We all want to be successful, but things like tyrannical bosses, stapler-stealing co-workers and the statistical impossibility of every single person being a CEO keep bringing us down. So we try to balance the scales by following the advice of self-help books or motivational guides -- sure, a lot of those things are probably bullshit, but it can't hurt to give them a try, right?
Actually, yes. Yes, it can hurt, because several of the "tips" that you'd expect to help you are actually messing you up. It turns out you're not a success because you do things like ...
#5. Being Too Smart Makes You Crack Under Pressure
Most of us would say that the only surefire way to achieve success (short of, you know, busting your ass for several years and making the most of your opportunities) is by being smarter than everyone else. Yet the real world doesn't seem to bear this out. How many of you have a boss who seems to be a moron and is also way more successful than you? Well, there's a scientific explanation for why smarter people can end up stuck in dead-end jobs. Basically, it's because they're more likely to screw up under pressure.
The safest thing to do when in danger is to be too stupid to know you are in danger.
When you're smart, your brain works differently than everyone else. Smart people have higher working memory capacity to work with, either because they trained it or they were born with it. This higher working-memory allows them to excel, but studies have found that it also causes them to screw up more often than the rest of us.
Researchers recruited participants and divided them into two groups: the high working memory crowd (HWM) and the low working memory doofuses (LWM). They gave them a math test and to nobody's surprise at all (except a few of the LWM guys), the HWM group scored significantly higher.

----------------

## Problem set
a) Decide whether each statement below agrees with the article on self-help tips. Answer yes or no for each, and quote the words of the article that settle it.
(i) The researchers split their participants into two groups.
(ii) The low working memory group scored significantly higher on the math test.
(iii) Smart people have higher working memory capacity.
b) Reproduce the records verbatim from their first line through the line containing "Observed: 7 h 06 min", including both of those lines.

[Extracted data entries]
----------------

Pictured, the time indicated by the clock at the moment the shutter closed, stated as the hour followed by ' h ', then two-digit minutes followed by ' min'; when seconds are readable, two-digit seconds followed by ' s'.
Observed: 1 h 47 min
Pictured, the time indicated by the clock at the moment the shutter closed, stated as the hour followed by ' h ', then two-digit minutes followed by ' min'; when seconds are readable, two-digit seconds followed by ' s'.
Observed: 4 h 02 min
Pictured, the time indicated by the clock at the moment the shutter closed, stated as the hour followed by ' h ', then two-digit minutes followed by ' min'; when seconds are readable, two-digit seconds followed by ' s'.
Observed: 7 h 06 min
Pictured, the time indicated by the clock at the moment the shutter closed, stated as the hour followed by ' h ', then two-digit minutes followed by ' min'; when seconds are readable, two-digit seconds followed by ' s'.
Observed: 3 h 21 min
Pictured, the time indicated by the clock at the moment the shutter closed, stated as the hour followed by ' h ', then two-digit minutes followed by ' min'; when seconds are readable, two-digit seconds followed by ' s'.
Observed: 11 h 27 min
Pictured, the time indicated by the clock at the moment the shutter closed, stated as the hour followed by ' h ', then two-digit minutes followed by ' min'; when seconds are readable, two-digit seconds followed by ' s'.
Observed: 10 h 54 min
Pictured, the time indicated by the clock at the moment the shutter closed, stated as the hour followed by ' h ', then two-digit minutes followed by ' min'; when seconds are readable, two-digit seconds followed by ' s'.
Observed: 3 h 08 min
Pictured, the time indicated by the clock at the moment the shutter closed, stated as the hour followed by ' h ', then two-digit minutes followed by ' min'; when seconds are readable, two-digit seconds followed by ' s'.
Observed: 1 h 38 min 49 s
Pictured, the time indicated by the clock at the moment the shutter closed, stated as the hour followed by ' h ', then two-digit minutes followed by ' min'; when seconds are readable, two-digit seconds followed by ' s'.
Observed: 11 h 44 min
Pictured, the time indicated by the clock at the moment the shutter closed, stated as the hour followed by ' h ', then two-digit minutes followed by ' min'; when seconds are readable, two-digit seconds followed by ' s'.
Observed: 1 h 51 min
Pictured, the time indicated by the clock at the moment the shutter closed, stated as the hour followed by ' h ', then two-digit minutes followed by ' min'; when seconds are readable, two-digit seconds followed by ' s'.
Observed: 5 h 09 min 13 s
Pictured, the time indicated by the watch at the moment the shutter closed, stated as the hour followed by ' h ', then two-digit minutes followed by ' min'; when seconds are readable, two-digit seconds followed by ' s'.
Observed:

----------------

## Responses by task
a)
(i) Yes: "divided them into two groups"
(ii) No: "the HWM group scored significantly higher"
(iii) Yes: "Smart people have higher working memory capacity to work with"

b)
Pictured, the time indicated by the clock at the moment the shutter closed, stated as the hour followed by ' h ', then two-digit minutes followed by ' min'; when seconds are readable, two-digit seconds followed by ' s'.
Observed: 1 h 47 min
Pictured, the time indicated by the clock at the moment the shutter closed, stated as the hour followed by ' h ', then two-digit minutes followed by ' min'; when seconds are readable, two-digit seconds followed by ' s'.
Observed: 4 h 02 min
Pictured, the time indicated by the clock at the moment the shutter closed, stated as the hour followed by ' h ', then two-digit minutes followed by ' min'; when seconds are readable, two-digit seconds followed by ' s'.
Observed: 7 h 06 min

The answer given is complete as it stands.